The math rule is a Processing rule and applies a mathematical operation to one or two input values. The operands are given by the value 1 and value 2 input slots which accept only one link of type value. Depending on the selected operation both or only the first value is used. If no links are attached to the slots the value next to the slot is used instead. In the case of an invalid operation like for example dividing by zero a 0 is returned. This rule contains a multitude of operations including arithmetic, trigonometric and boolean operators. For boolean operators the output is 1 if the operation evaluates to true and 0 otherwise.
The multi-math rule is a Processing rule similar to the math rule but takes advantage of the multiplicity of input slots. This rule applies a mathematical operation to a set of input values. Therefore only a small number of operations are supported namely though which are commutative. The input value takes therefore multiple links of value type.
The combine rule is a Processing rule merging three individual values into a vector. The input slots take a value for each of the vector components and accept only one value type link. If an input value has no links for a given component the value next to the slot is used instead. With no inputs attached this rule behaves similar to the constant rule. This rule is useful to create a vector out of a set of calculated values as there is no other way to obtain a vector form individual values.

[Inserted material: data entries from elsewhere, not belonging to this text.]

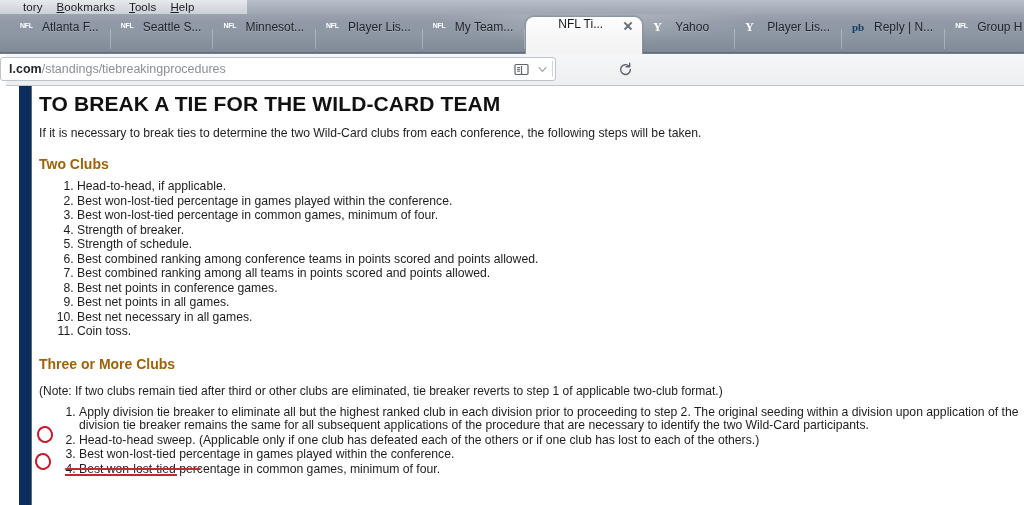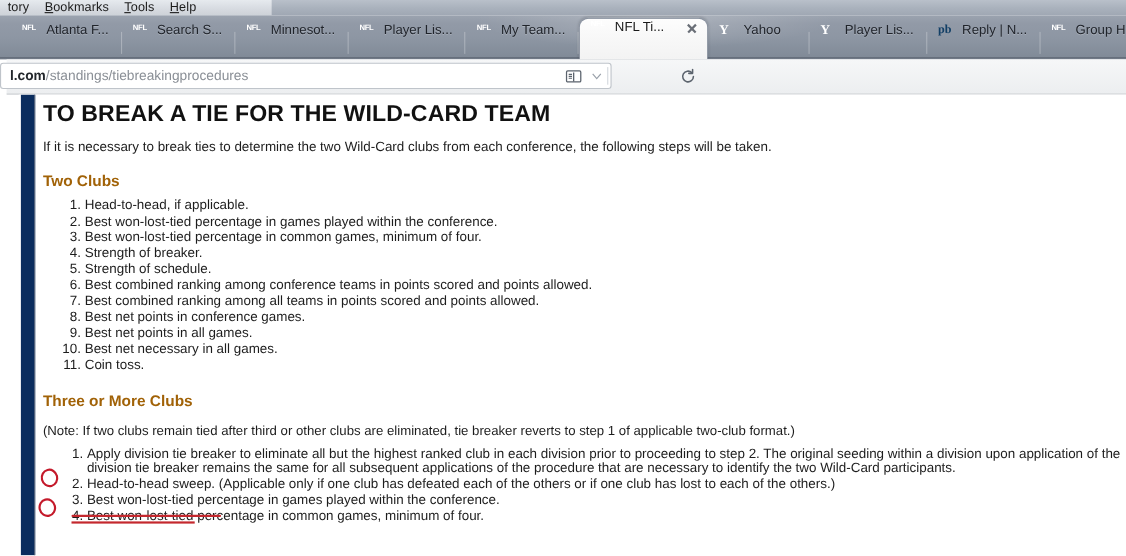--- a/index.html
+++ b/index.html
@@ -43,21 +43,21 @@
     top: 0; left: 247px;
     width: 777px;
     height: 14px;
     background: linear-gradient(to bottom, #b9c0ca 0%, #aab2bd 50%, #9fa7b3 100%);
   }
   .menu-items {
     position: relative;
     display: flex;
     align-items: center;
     height: 14px;
-    padding-left: 0px;
+    padding-left: 16px;
     z-index: 3;
   }
   .menu-item {
     font-size: 11.5px;
     color: #1b1b1b;
     padding: 0 7px;
     line-height: 14px;
     white-space: nowrap;
     letter-spacing: .1px;
   }
@@ -384,21 +384,21 @@
 
   <div class="tabbar">
     <div class="tabbar-glow"></div>
     <div class="tabs" id="tabs">
         <div class="tab">
           <span class="favicon"><span class="fav-nfl"></span></span>
           <span class="tab-title">Atlanta F...</span>
         </div>
         <div class="tab">
           <span class="favicon"><span class="fav-nfl"></span></span>
-          <span class="tab-title">Search S...</span>
+          <span class="tab-title">Seattle S...</span>
         </div>
         <div class="tab">
           <span class="favicon"><span class="fav-nfl"></span></span>
           <span class="tab-title">Minnesot...</span>
         </div>
         <div class="tab">
           <span class="favicon"><span class="fav-nfl"></span></span>
           <span class="tab-title">Player Lis...</span>
         </div>
         <div class="tab">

The components rule is a Processing rule decomposing a vector into its components. The input slot takes one vector type link and provides each component as an output value. This rule is useful to obtain a specific component from a vector which is required since linking a vector type output slot to a value type input slot is not allowed.
The vector-math rule is a Processing rule applying a mathematical operation to one or two input vectors. This rule behaves similar to the math rule but operates on vectors. One difference is that some vector operations produce a value instead of a vector. Therefore this rule has two output slots. Depending on which operation is selected one of the two slots returns the result while the other returns a default 0 value or 0 vector. Make sure to pick the right output slot.